Optimum Nutrition has good bang for your buck.


----------



## thewicked (May 2, 2008)

optimum is good shit.. I've resently switched over to ALN's NITREAN for reasons of taste, mixing properties, and the fact that it's blended with slow and fast digesting protiens. 

I'd suggest finding one you can..

a) enjoy the taste
b) get on a regular basis because some brands suck at shipping...
c) a decent price
d) refer to a...

as far as msg goes. I've never heard or read on any labels that msg was added to the stuff I've taken but like marcus said it's possible. It's kinda died off for the most part as a flavor enhancer but i'm sure people still use it.


----------



## Biggly (May 4, 2008)

This needs someone good with long words n stuff - but technically glutamine virtually _is _MSG, in a roundabout kinnda way (not exactly).
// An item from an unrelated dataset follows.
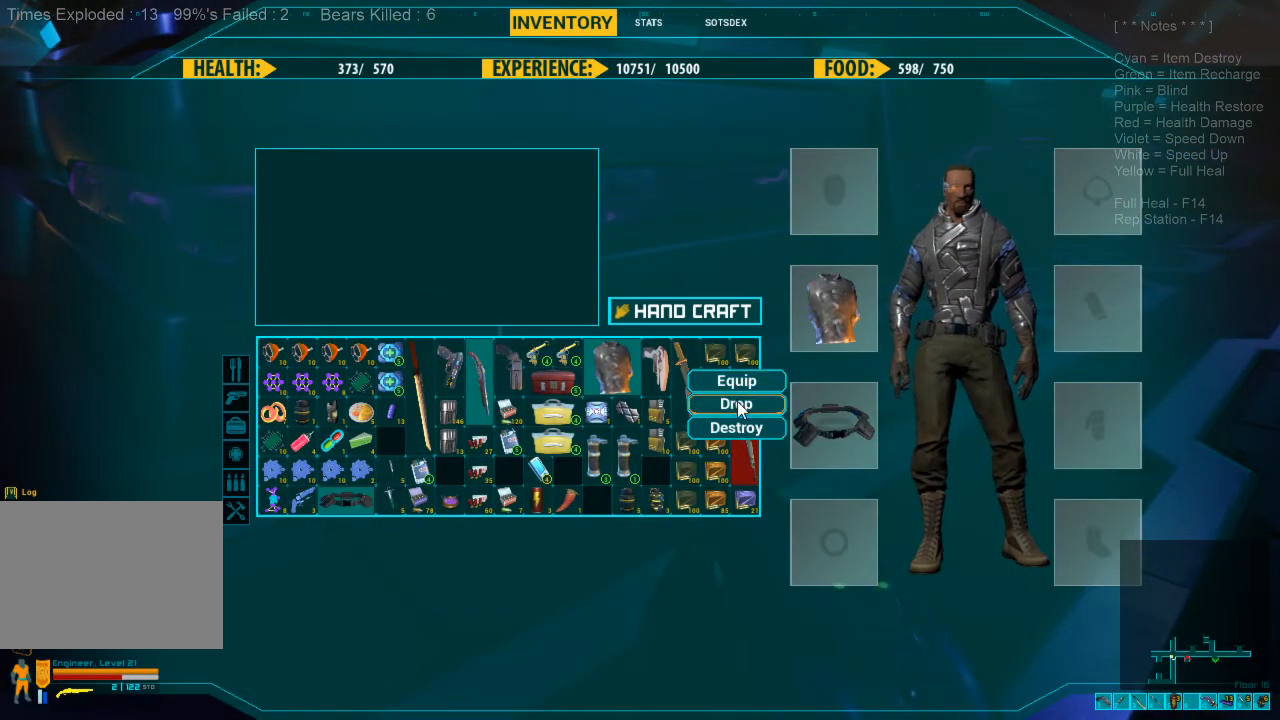
{"keys": [], "mouse": [], "events": [[33, "mouse_left", "down"], [100, "mouse_left", "up"]]}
The way protein isolates are produced is pretty much how MSG (monosodium glutamate) is created. So for the paranoid among us, protein shakes are very bad news.



For the less paranoid there's a bit more chemistry n stuff but I can't be arsed to dig into it an explain it. Short simple answer - no, whey does not contain MSG.


B.


----------



## maze (Jun 3, 2008)

pete999 said:


> does whey protein contain msg
> whats the best company to buy whey protein from



Whey protein concentrate or protein isolate may contain MSG if hydrolyzed milk proteins are present or added. Ask the manufacturer of the product that you are using to make sure of the process that they are using.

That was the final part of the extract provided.